For instance, I am trying to save a dir path directly to the DataCatalog under a variable name 'model_path'.
Snippet from pipeline.py:
# A mapping from a pipeline name to a ``Pipeline`` object.
def create_pipelines(**kwargs) -> Dict[str, Pipeline]:
io = DataCatalog(dict(
model_path=MemoryDataSet()
))
io.save('model_path', "data/06_models/model_test")
print('****', io.exists('model_path'))
pipeline = Pipeline([
node(
split_files,
["data_csv", "parameters"],
["train_filenames", "val_filenames", "train_labels", "val_labels"],
name="splitting filenames"
),
# node(
# create_and_train,
# ["train_filenames", "val_filenames", "train_labels", "val_labels", "parameters"],
# "model_path",
# name="Create Dataset, Train and Save Model"
# ),
node(
validate_model,
["val_filenames", "val_labels", "model_path"],
None,
name="Validate Model",
)
]).decorate(decorators.log_time, decorators.mem_profile)
return {
"__default__": pipeline
}
However, I get the following error when I Kedro run:
ValueError: Pipeline input(s) {'model_path'} not found in the DataCatalog
Node inputs are automatically loaded by Kedro from the DataCatalog
before being passed to the node function. Node outputs are consequently saved to the DataCatalog after the node successfully produces some data. DataCatalog configuration by default is taken from conf/base/catalog.yml
.
In your example model_path
is produced by Create Dataset, Train and Save Model
node and then consumed by Validate Model
. If required dataset definition is not found in the conf/base/catalog.yml
, Kedro will try to store this dataset in memory using MemoryDataSet
. This will work if you run the pipeline that contains both Create Dataset...
and Validate Model
nodes (given no other issues arise).
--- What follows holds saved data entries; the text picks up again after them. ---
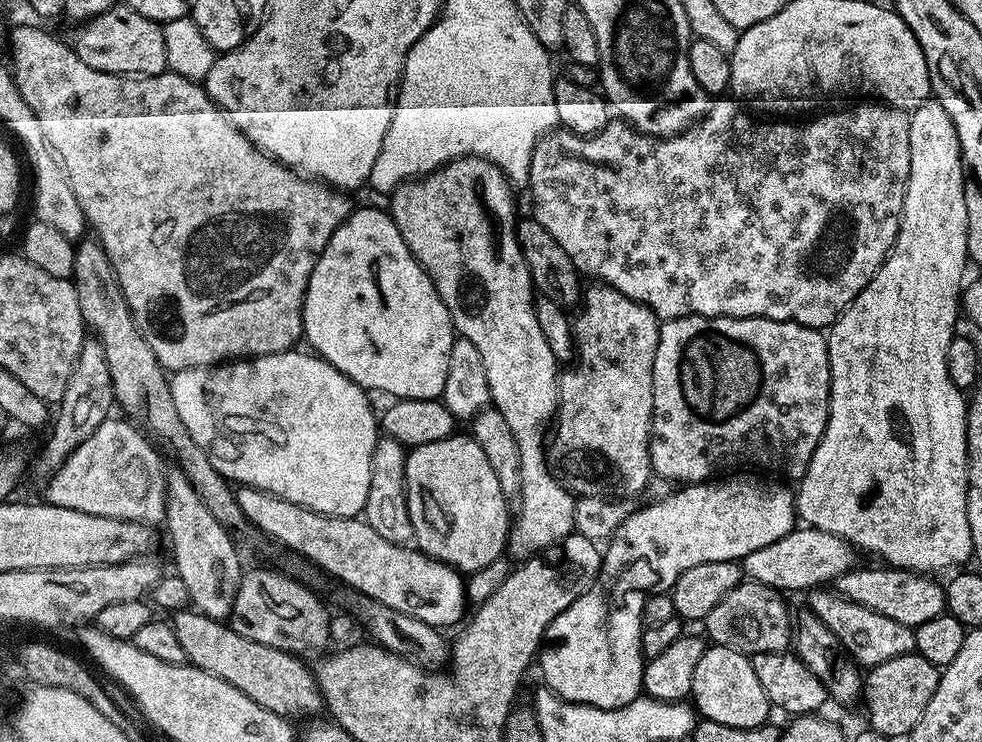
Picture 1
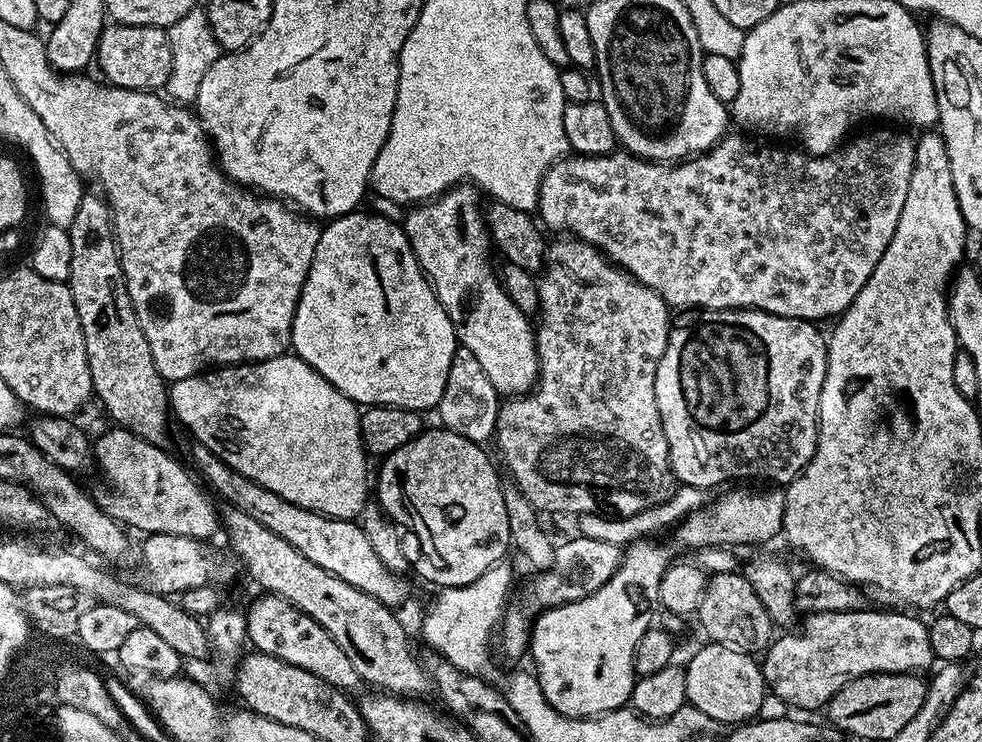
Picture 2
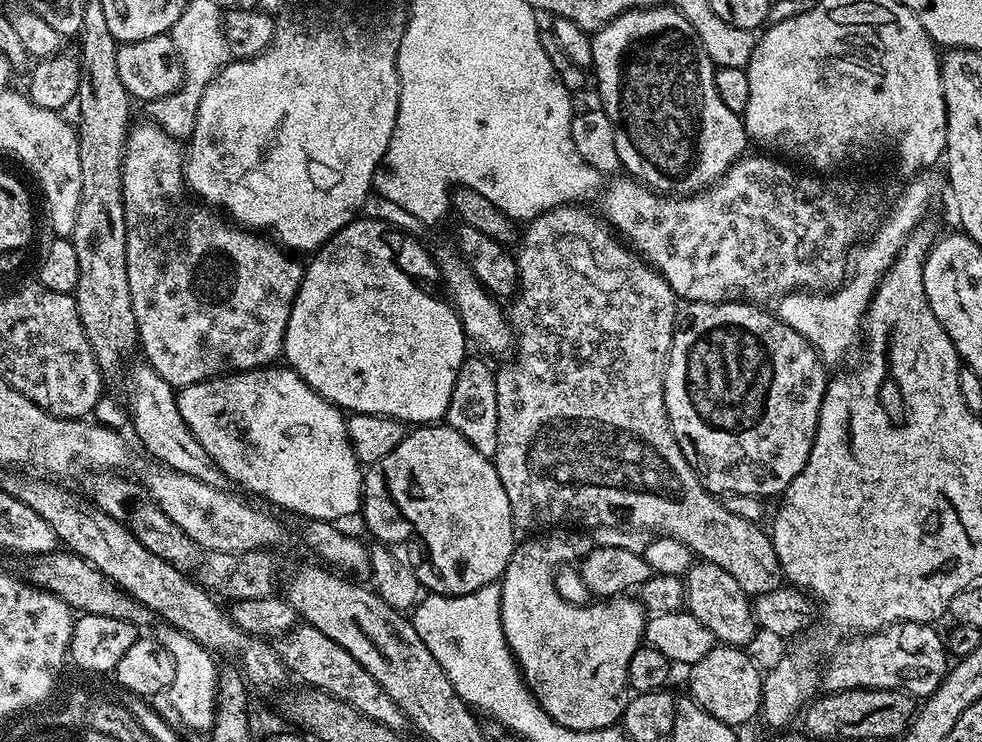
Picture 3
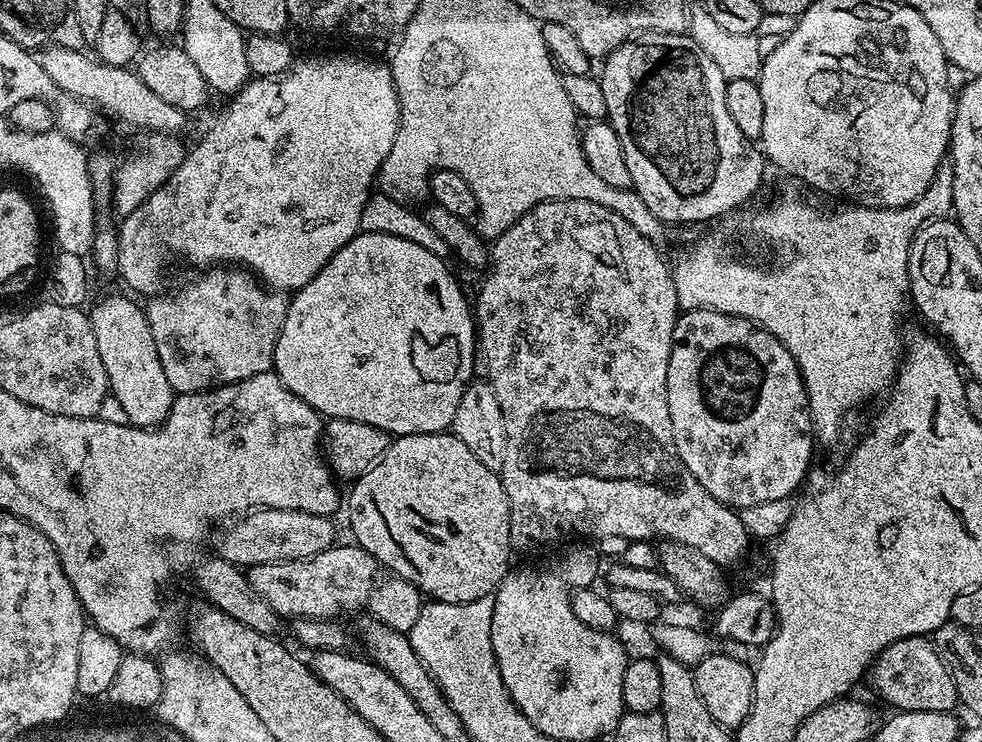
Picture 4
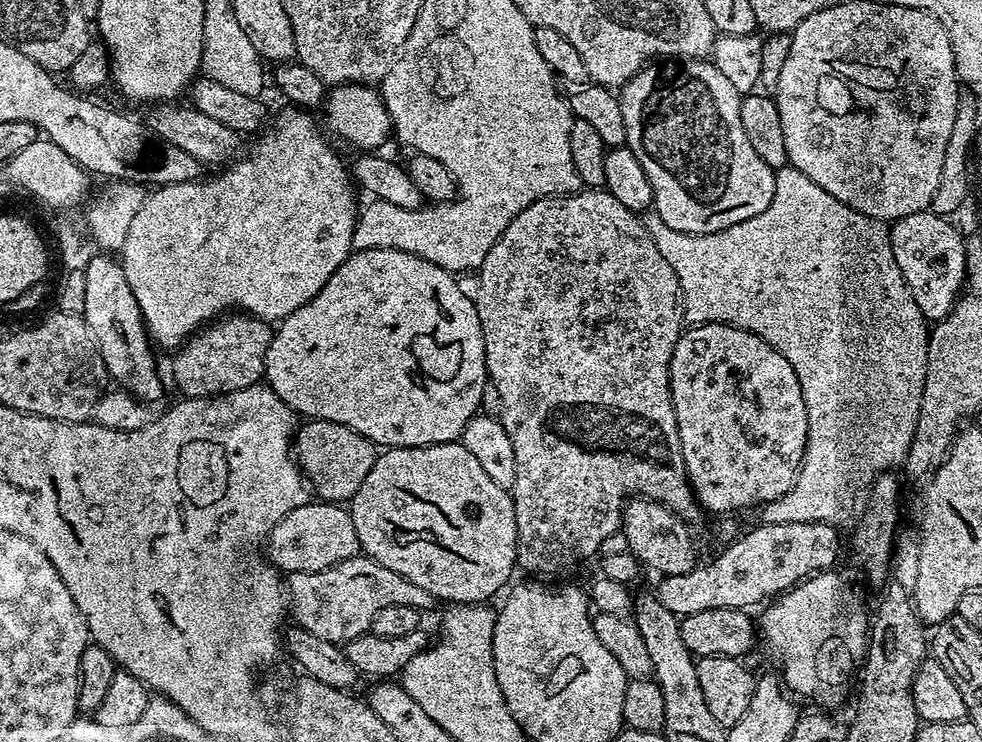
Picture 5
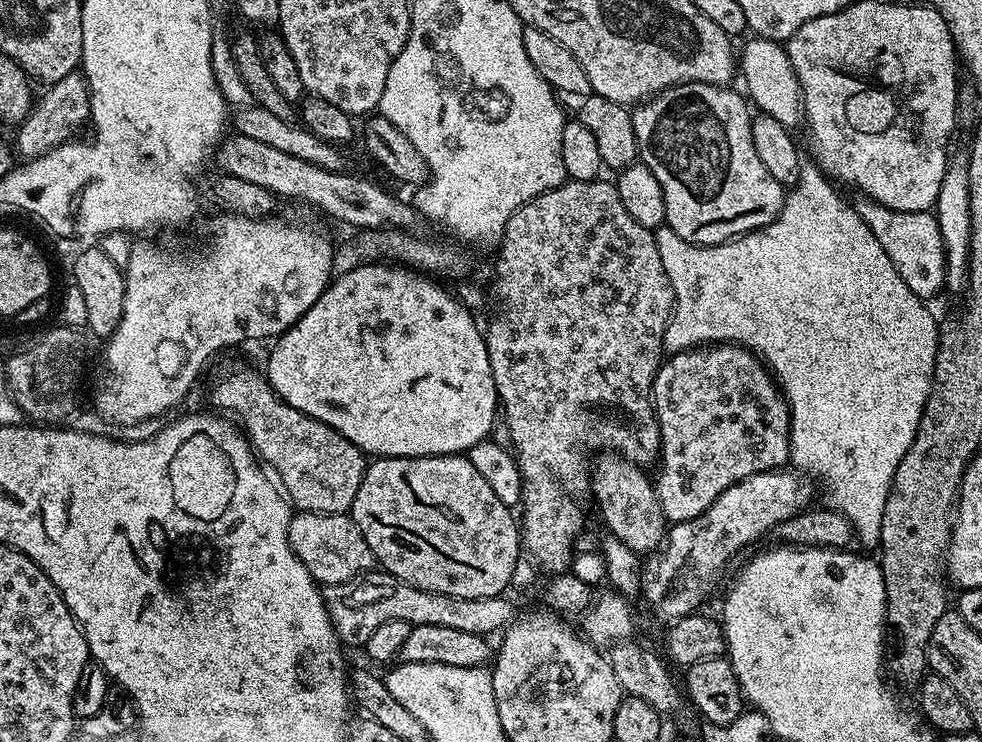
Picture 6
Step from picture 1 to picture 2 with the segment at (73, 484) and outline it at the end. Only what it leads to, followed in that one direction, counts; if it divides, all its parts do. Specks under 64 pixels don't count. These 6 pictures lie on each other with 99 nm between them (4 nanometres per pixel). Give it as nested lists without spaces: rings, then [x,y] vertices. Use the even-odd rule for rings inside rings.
[[[112,426],[109,429],[109,432],[102,433],[94,440],[94,464],[100,467],[105,482],[112,487],[112,492],[106,493],[98,500],[104,513],[114,517],[120,521],[121,525],[127,526],[129,529],[137,528],[140,534],[178,534],[179,536],[189,536],[191,540],[208,542],[215,532],[221,531],[222,516],[218,508],[216,512],[215,506],[212,505],[213,497],[211,495],[208,497],[203,492],[205,489],[201,487],[197,477],[191,471],[188,473],[170,453],[164,452],[168,450],[159,444],[151,444],[138,438],[122,427]]]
However, when you are trying to run Validate Model
node alone, Kedro attempts to read model_path
dataset from memory, which doesn't exist there.
So, TLDR:
To mitigate this, you need to:
a) persist model_path
by adding something like the following to your conf/base/catalog.yml
:
model_path:
type: TextLocalDataSet
filepath: data/02_intermediate/model_path.txt
b) run Create Dataset, Train and Save Model
node (and its dependencies) at least once
After completing a) and b) you should be able to start running Validate Model
separately.